Stated exercise A.
In the passage on the Seoige chat show, in what month and year was the program rebranded Seoige?

Seoige is an Irish television chat show. The show, hosted by sisters Gráinne and Síle Seoige, was broadcast live on weekdays at 16:30 on RTÉ One, with a hiatus in the summer months. Episodes were repeated at 08:20 the following weekday morning on the same channel.

The programme was originally launched in 2006 as Seoige and O'Shea with Gráinne Seoige and Joe O'Shea at the helm. It followed a similar format to ITV's This Morning programme. Moving between serious issues and lighter subjects, content included interviews, debates and musical performances. Viewers could call, text or e-mail the programme's studio to give their opinions on topics. The presenters chatted with four sets of guests, which consisted of interviewees, discussion groups and musical artists.

The show was rebranded Seoige in August 2008 after Joe O'Shea announced he was leaving RTÉ to pursue a career in radio broadcasting.
RTÉ announced on 21 April 2009 that the show would be cancelled and that the last show would air on Friday 24 April 2009. A new series was not commissioned for the autumn of 2009.

Episodes

First series
The first series began on 9 October 2006 and ran until 20 April 2007. In the first series, Seoige and O'Shea ran a short story and photograph competition. The top 14 writers were published in a book entitled Do The Write Thing.

The winner, Ellen McCarthy, from Waterford was signed by publishers Poolbeg and her debut novel, Guarding Maggie was released on 2 May 2008. Following superb reaction to Guarding Maggie, Ellen's second novel, Guilt Ridden was released in January 2009.

Second series
The second series began on 1 October 2007 and ran until 18 April 2008. In the second series, the programme took on a new look and added a live studio audience. As part of the new-look series, there were also a number of new features. Relative Values looked at the family life of some of the nation's stars, Home Values showed exclusive peeks into the homes of some of Ireland's celebrities, and Money Matters offered solutions to money worries. There was also a regular travel slot and a weekly feature concerning psychics. There was a daily feature – Talking Point – where social issues were discussed. Following on from the success of the Do The Write Thing competition, Seoige and O'Shea began to host their own book club. On Wednesday, a well-known personality introduced his/her favourite book and was joined by a book club to review the week's chosen books. On Friday, there were musical performances and a preview spot where a panel of previewers inform viewers about the entertainment, music and sport events taking place around the country at the weekend.

Third series
The third series began in October 2008 and saw Sile Seoige replace Joe O'Shea as co-presenter.

All will be on RTE Player to celebrate 60 Years Of Television Christmas 2021.

Stated exercise B.
Reproduce the records word for word, starting with their first line and ending with the line containing "27: (660, 263)", with both of those lines included.

Input.
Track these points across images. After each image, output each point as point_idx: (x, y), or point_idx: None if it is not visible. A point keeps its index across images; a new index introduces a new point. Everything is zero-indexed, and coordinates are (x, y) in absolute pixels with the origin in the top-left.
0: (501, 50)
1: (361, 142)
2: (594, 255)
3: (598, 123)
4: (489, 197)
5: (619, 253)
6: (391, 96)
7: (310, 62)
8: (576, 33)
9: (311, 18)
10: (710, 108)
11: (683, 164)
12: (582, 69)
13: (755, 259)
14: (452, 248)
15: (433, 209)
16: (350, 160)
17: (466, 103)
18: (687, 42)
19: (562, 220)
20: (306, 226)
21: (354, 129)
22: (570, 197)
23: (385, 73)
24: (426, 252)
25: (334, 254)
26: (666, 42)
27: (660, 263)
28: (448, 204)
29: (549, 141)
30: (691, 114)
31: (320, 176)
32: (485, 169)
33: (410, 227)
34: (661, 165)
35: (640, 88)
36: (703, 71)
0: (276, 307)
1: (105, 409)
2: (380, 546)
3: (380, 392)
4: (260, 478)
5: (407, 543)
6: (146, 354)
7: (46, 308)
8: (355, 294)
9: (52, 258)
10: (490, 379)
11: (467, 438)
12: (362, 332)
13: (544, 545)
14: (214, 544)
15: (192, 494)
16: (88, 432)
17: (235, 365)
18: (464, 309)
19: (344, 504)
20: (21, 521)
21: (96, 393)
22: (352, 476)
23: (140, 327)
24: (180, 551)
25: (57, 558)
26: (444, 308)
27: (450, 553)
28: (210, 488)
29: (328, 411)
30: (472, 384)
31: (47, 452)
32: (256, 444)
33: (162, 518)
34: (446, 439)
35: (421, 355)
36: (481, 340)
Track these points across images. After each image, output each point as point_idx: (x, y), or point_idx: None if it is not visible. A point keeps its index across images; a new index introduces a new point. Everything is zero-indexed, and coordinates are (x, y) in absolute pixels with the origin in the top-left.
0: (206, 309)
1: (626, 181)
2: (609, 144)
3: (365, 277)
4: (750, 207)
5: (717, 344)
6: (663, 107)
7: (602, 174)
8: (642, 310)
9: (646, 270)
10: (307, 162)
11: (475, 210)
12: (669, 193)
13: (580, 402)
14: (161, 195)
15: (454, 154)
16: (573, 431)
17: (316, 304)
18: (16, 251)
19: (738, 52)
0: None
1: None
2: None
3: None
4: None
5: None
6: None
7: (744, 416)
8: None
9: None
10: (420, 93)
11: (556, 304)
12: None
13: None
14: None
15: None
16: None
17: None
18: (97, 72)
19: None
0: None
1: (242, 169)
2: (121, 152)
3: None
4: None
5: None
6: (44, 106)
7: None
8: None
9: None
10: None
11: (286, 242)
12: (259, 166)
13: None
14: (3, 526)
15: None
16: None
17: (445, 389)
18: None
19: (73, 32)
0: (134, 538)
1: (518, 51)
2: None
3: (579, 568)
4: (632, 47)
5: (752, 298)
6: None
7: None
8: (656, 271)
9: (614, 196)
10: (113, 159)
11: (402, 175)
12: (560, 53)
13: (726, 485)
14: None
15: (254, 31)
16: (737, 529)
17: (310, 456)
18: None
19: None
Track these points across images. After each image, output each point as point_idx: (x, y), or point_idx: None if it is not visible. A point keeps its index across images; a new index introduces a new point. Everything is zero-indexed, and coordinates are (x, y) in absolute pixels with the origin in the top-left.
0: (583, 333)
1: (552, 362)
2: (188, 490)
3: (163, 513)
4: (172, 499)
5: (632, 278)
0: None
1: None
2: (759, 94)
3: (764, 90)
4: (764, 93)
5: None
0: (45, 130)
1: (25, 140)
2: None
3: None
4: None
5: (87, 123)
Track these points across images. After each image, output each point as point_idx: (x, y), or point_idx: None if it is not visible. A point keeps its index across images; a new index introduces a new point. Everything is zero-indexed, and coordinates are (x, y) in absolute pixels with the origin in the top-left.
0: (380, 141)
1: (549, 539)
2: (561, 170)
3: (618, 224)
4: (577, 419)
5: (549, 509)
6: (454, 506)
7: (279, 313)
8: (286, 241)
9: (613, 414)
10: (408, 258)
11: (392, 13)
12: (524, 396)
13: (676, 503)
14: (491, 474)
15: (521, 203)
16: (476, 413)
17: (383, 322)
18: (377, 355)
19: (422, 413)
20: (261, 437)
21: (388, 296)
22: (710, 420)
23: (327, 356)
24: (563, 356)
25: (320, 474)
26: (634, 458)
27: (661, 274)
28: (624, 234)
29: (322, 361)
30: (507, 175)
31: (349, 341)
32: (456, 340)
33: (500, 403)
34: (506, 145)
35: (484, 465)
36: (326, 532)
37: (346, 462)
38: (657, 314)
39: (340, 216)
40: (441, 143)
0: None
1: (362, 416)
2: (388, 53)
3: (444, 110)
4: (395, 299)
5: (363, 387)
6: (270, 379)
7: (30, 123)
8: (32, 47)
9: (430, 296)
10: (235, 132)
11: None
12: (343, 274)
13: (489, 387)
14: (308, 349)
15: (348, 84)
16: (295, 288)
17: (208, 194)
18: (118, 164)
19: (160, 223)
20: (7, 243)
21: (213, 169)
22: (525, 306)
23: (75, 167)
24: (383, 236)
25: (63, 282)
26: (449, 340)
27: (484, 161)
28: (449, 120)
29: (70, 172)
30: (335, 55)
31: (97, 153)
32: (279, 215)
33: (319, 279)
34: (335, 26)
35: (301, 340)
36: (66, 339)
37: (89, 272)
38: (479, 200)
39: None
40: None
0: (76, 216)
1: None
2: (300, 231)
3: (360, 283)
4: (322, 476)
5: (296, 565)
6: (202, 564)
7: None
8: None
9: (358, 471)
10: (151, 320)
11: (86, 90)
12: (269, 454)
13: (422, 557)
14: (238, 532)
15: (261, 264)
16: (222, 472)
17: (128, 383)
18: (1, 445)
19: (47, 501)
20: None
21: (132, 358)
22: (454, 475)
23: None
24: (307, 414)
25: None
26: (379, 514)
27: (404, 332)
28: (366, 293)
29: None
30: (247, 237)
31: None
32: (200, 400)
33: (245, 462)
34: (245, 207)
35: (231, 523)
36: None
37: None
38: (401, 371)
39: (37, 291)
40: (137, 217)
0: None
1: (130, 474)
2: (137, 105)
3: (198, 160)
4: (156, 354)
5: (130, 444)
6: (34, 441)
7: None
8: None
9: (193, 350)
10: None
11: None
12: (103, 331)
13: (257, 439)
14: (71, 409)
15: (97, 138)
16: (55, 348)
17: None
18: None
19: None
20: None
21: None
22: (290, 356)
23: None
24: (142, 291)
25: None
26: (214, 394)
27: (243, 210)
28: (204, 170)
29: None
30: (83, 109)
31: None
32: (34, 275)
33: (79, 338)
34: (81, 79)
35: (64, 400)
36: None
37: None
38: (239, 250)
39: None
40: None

Finished answer A.
August 2008

Finished answer B.
Track these points across images. After each image, output each point as point_idx: (x, y), or point_idx: None if it is not visible. A point keeps its index across images; a new index introduces a new point. Everything is zero-indexed, and coordinates are (x, y) in absolute pixels with the origin in the top-left.
0: (501, 50)
1: (361, 142)
2: (594, 255)
3: (598, 123)
4: (489, 197)
5: (619, 253)
6: (391, 96)
7: (310, 62)
8: (576, 33)
9: (311, 18)
10: (710, 108)
11: (683, 164)
12: (582, 69)
13: (755, 259)
14: (452, 248)
15: (433, 209)
16: (350, 160)
17: (466, 103)
18: (687, 42)
19: (562, 220)
20: (306, 226)
21: (354, 129)
22: (570, 197)
23: (385, 73)
24: (426, 252)
25: (334, 254)
26: (666, 42)
27: (660, 263)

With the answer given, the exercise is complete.